** What is needed **
Carry over every entry exactly as written, though not the pictures it contains.

** Dataset excerpts **

------------

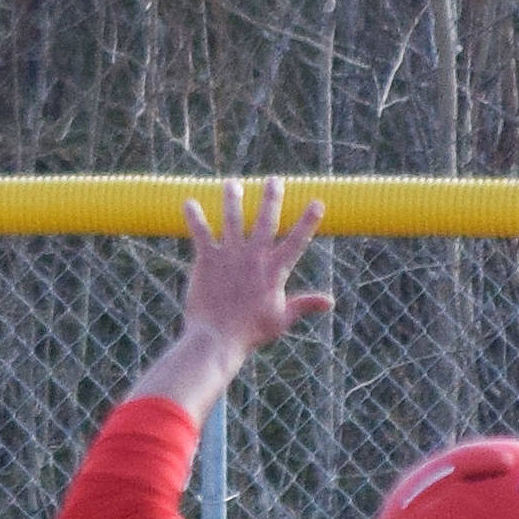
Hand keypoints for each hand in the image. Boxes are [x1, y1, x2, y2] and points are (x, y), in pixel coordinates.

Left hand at [181, 176, 331, 361]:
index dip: (308, 221)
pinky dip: (194, 217)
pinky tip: (188, 203)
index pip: (297, 240)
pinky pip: (201, 233)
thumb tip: (330, 302)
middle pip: (266, 220)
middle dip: (271, 197)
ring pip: (233, 219)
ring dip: (233, 199)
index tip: (317, 202)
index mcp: (275, 270)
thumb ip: (304, 305)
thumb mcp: (282, 319)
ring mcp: (230, 255)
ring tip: (232, 184)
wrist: (217, 338)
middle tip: (273, 180)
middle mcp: (254, 257)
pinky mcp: (207, 260)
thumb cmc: (250, 332)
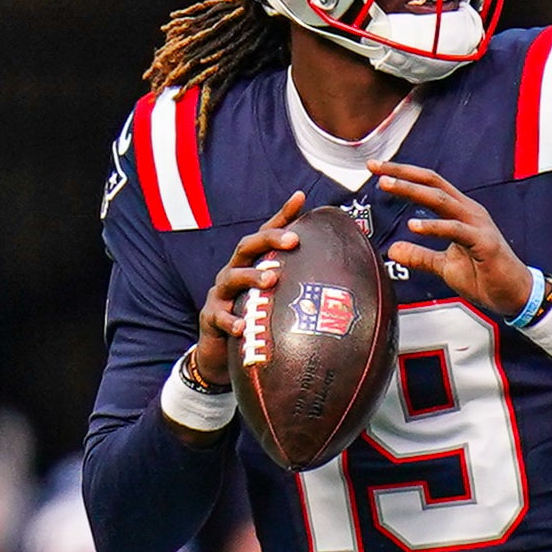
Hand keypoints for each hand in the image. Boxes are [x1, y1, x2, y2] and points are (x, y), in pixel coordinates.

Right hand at [193, 194, 309, 386]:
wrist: (219, 353)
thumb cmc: (252, 320)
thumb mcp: (273, 300)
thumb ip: (295, 286)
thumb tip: (340, 281)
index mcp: (251, 264)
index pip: (265, 234)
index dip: (282, 216)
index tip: (300, 198)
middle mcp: (233, 272)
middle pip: (247, 247)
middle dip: (269, 240)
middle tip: (293, 240)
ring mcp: (221, 294)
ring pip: (232, 278)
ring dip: (252, 276)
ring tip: (272, 279)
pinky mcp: (211, 318)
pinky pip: (220, 317)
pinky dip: (231, 321)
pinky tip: (242, 327)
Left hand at [372, 161, 535, 321]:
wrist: (515, 295)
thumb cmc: (485, 276)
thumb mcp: (445, 266)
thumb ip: (420, 256)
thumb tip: (393, 250)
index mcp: (460, 212)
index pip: (429, 185)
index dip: (403, 175)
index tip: (377, 169)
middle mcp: (468, 211)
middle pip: (432, 183)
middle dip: (402, 173)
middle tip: (376, 169)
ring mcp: (477, 225)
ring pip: (441, 199)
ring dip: (412, 190)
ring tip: (387, 185)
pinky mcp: (484, 243)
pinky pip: (456, 230)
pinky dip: (434, 226)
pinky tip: (413, 226)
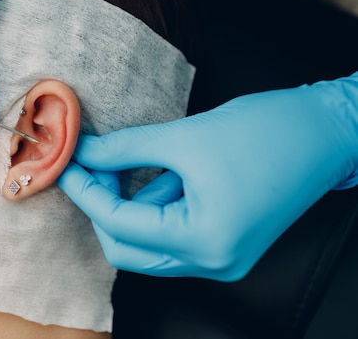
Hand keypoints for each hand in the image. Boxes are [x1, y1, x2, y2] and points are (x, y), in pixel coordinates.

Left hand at [58, 73, 357, 280]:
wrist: (326, 131)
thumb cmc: (268, 131)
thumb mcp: (186, 137)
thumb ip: (126, 149)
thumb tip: (84, 151)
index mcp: (205, 241)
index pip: (119, 224)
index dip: (85, 191)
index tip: (66, 165)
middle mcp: (213, 262)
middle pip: (128, 248)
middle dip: (103, 206)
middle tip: (96, 164)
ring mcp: (222, 257)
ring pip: (149, 244)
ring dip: (129, 205)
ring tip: (128, 162)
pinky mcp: (227, 243)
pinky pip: (173, 234)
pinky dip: (156, 207)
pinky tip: (158, 173)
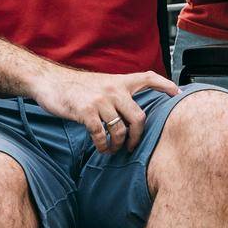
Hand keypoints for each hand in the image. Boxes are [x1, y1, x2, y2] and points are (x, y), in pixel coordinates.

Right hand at [29, 66, 178, 154]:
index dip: (165, 85)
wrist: (49, 81)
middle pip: (139, 118)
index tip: (178, 93)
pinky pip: (101, 135)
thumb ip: (117, 93)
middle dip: (138, 138)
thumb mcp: (101, 83)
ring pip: (121, 130)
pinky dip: (102, 146)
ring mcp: (100, 100)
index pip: (148, 77)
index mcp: (119, 81)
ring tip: (112, 149)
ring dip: (118, 145)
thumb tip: (131, 113)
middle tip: (132, 147)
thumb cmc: (76, 86)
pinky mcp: (86, 111)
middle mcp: (113, 89)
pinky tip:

------------

** Expected answer **
Hand keypoints for each hand in the image. Boxes are [x1, y1, x2, y2] and points are (x, y), in pixel coordinates.

Left hand at [181, 176, 331, 361]:
index dip: (308, 221)
pinky dip: (194, 217)
pinky tip: (188, 203)
index pip: (297, 240)
pinky pip: (201, 233)
thumb tip: (330, 302)
middle pip: (266, 220)
middle dip: (271, 197)
ring pip: (233, 219)
ring dip: (233, 199)
index tip: (317, 202)
index mcp: (275, 270)
thumb ip: (304, 305)
thumb mcp: (282, 319)
ring mcp: (230, 255)
ring tip: (232, 184)
wrist: (217, 338)
middle tip: (273, 180)
middle mcp: (254, 257)
pinky mcp: (207, 260)
thumb cmc: (250, 332)
Hand keypoints for each hand in the image. Boxes are [x1, y1, x2, y2] and points are (x, y), in pixel coordinates.

Right hand at [193, 194, 309, 386]:
wrist: (219, 353)
thumb cmc: (252, 320)
thumb mcp: (273, 300)
thumb ip: (295, 286)
thumb tip: (340, 281)
index mcp: (251, 264)
index pip: (265, 234)
index dip: (282, 216)
index tip: (300, 198)
middle mcp: (233, 272)
middle pip: (247, 247)
middle dip: (269, 240)
middle tip: (293, 240)
ring mcp: (221, 294)
ring pip: (232, 278)
ring dip: (252, 276)
ring tip: (272, 279)
pinky mcp: (211, 318)
pinky pip: (220, 317)
pinky dip: (231, 321)
pinky tip: (242, 327)
Left hand at [372, 161, 535, 321]:
wrist: (515, 295)
thumb cmc: (485, 276)
thumb mcp: (445, 266)
thumb ip: (420, 256)
thumb tip: (393, 250)
index mcp: (460, 212)
index pip: (429, 185)
index dip: (403, 175)
index tip: (377, 169)
middle mcp: (468, 211)
middle pip: (432, 183)
middle dip: (402, 173)
middle tip: (376, 169)
ring mcp: (477, 225)
ring pip: (441, 199)
ring dip: (412, 190)
ring tip: (387, 185)
pinky mcp: (484, 243)
pinky pip: (456, 230)
pinky dip: (434, 226)
pinky tip: (413, 226)
Hand keypoints for each hand in the image. Boxes are [x1, y1, x2, y2] and points are (x, y), in pixel coordinates.

Left hand at [58, 73, 357, 280]:
wrist: (326, 131)
thumb cmc: (268, 131)
thumb mcp: (186, 137)
thumb ip: (126, 149)
thumb tip: (84, 151)
index mcp: (205, 241)
index pip: (119, 224)
index dip: (85, 191)
index tip: (66, 165)
middle mcp: (213, 262)
middle pip: (128, 248)
middle dip: (103, 206)
middle tip: (96, 164)
ring mcp: (222, 257)
ring pip: (149, 244)
ring dip: (129, 205)
ring tip: (128, 162)
pinky mcp: (227, 243)
pinky pip: (173, 234)
pinky dip: (156, 207)
pinky tip: (158, 173)
Hand keypoints for each hand in the image. Boxes are [x1, y1, x2, y2] and points are (x, y), in pixel coordinates.

Right hand at [29, 66, 178, 154]:
index dip: (165, 85)
wrist: (49, 81)
middle pip: (139, 118)
index tip: (178, 93)
pinky pip: (101, 135)
thumb ip: (117, 93)
middle dip: (138, 138)
thumb mcp: (101, 83)
ring pip: (121, 130)
pinky dip: (102, 146)
ring mcp: (100, 100)
index pip: (148, 77)
index mcp: (119, 81)
ring tip: (112, 149)
ring dip: (118, 145)
thumb tip: (131, 113)
middle tip: (132, 147)
thumb cmc: (76, 86)
pinky mcp: (86, 111)
middle mcp: (113, 89)
pinky tip:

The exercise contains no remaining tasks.